Biden Akan Menang Menurut ‘Peramal’ Kampus
Di tengah kekhawatiran kubu Partai Demokrat, tiga ‘peramal’ hasil pilpres dari kalangan kampus yang mengacu pada sejarah dan indikator ekonomi--Helmut Norpoth, profesor ilmu politik dari Stony Brook University, Ray Fair, profesor ekonomi dari Yale University, dan Allan Lichtman, profesor sejarah dari American University—seperti dilansir Newsweek meyakini Biden akan unggul di pilpres kali ini.
Ramalan Norpoth, Fair dan Lichtman layak diperhitungkan karena ketika hampir semua prediksi berbasis poling menyatakan Hillary Clinton akan mengalahkan Trump dengan mudah di 2016, mereka bertiga secara akurat meramalkan Trump akan menang.
The Primary Model dari Norpoth yang mengacu pada hasil primary meramalkan bahwa Biden memiliki peluang 75% untuk memenangkan suara elektoral. Sementara model Fair yang mengacu pada indikator-indikator ekonomi meramalkan bahwa Biden akan sukses meraih 51,7% suara populer, tanpa menyebutkan jumlah suara elektoral yang akan diperoleh. Menurut model "13 keys to the White House" yang sukses meramalkan 9 dari 10 pilpres terdahulu, Lichtman meyakini Biden adalah kandidat terbaik bagi Partai Demokrat dalam pilpres kali ini.
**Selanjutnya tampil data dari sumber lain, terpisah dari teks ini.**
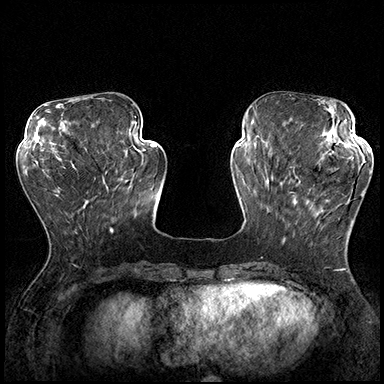
Breast MRI (dynamic contrast-enhanced), one axial slice; slice 60 of 200 in the series (ordered by position); dynamic contrast-enhanced series, time point 2 of 8 at this slice position (early post-contrast); 3 T; TE 2.3 ms, TR 4.4 ms; 1 mm slice thickness; 384 × 384 image matrix, field of view 360 × 360 mm. Female patient.
Outlined on this slice (semi-automatically segmented with operator editing):
- enhancing-tissue mask used for the functional tumour volume (all voxels passing the contrast-enhancement thresholds inside the analysis volume; usually the tumour): bounding box <289,163,363,225> (left, top, right, bottom; pixels)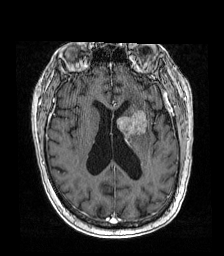
Brain MRI from a brain-tumour surgery series, one axial slice; position 75 of 192 along the scan axis; T1-weighted post-contrast; 1 mm slice thickness; 224 × 256 image matrix, field of view 219 × 250 mm. Case-level facts recorded for this patient, not image findings: histopathology: Metastatic carcinoma from lung primary; tumour location: Left Frontal Caudate.
Outlined on this slice (expert manual segmentation):
- tumour: bounding box (x1, y1, x2, y2) in pixels: (117, 110, 148, 145)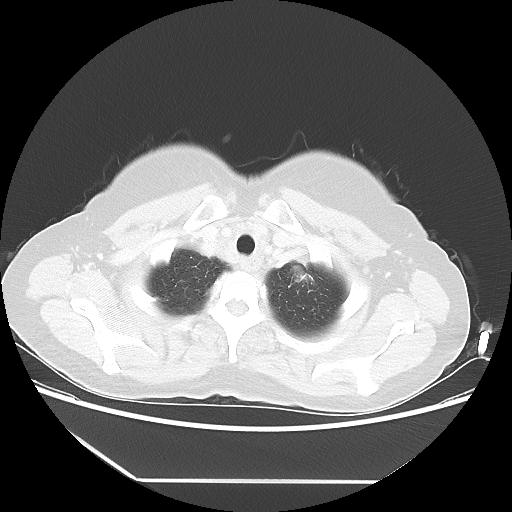
Chest CT, one axial slice; position 47 of 52 along the scan axis; 100 kVp; lung window (W 1500 / L -600 HU); 5 mm slice thickness; 512 × 512 image matrix, field of view 390 × 390 mm. Female patient, age 50 years. From the clinical record (not read from this slice): clinical TNM (as recorded): T2 N3 M0.
Annotated regions visible in this slice (rectangle marked by the reading radiologist):
- lung tumour (recorded histology: adenocarcinoma): bounding box [x1, y1, x2, y2] px = [288, 254, 315, 287]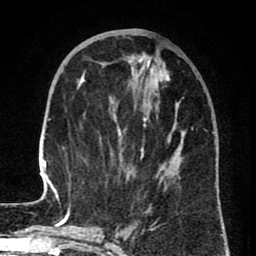
Breast MRI (dynamic contrast-enhanced), one axial slice. Slice 29 of 80 in the series (ordered by position). Cropped to one breast. Dynamic contrast-enhanced series, time point 2 of 8 at this slice position (early post-contrast). 1.5 T. TE 2.6 ms, TR 6.1 ms. 2 mm slice thickness. 256 × 256 image matrix. Female patient.
Outlined on this slice (semi-automatic segmentation, software-assisted and operator-edited):
- enhancing-tissue mask used for the functional tumour volume (all voxels passing the contrast-enhancement thresholds inside the analysis volume; usually the tumour): bounding box <40,54,185,210> (left, top, right, bottom; pixels)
Ia juga menganggap bahwa seruan agar Biden mundur dari pencalonan adalah sebuah kesalahan besar karena akan menghilangkan salah satu faktor kunci dalam modelnya yakni incumbency.
Lichtman menganggap poling tidak begitu berfedah dalam memprediksi hasil pemilu, sehingga tidak ada manfaatnya juga mengikuti saran buruk para analis dan peramal hasil pilpres berbasis poling yang gagal memprediksi kemenangan Trump di 2016.
Perkembangan Terbaru
Tapi konferensi pers terkait NATO Summit di Washington pada Kamis malam (12/7) waktu AS yang saat itu Biden beberapa kali keseleo lidah seperti menyebut “President Volodymyr Zelensky” dengan “Presiden Putin” dan “Vice President Kamala Harris” dengan “Vice President Trump”membuat semakin banyak petinggi Partai Demokrat dan orang-orang di lingkaran dalam Biden yang ragu dengan kans Biden di pilpres dan khawatir hal ini mengubur harapan mereka meraih mayoritas di DPR dan mempertahkankan mayoritas di Senat.
CBS News pada Kamis malam (11/7) waktu AS melaporkan bahwa puluhan anggota DPR Partai Demokrat diperkirakan akan membuat pernyataan meminta Biden untuk mundur dari pencalonan dalam 48 jam ke depan.
“A week is a long time in politics,” kata Harold Wilson, Perdana Menteri Inggris era 1960-an. Jadi politik AS, terutama di kubu Partai Demokrat, menjelang pilpres AS nampaknya masih sangat cair, termasuk adanya kemungkinan Biden akan meminta hampir 4.000 pledge delegates yang sudah diraih untuk mengalihkan dukungan.
Lalu bagaimana nasib ‘ramalan’ Lichtman dkk.? Dalam sejumlah interview, Lichtman mengaku baru akan membuat ramalan final hasil pilpres pada bulan Agustus nanti.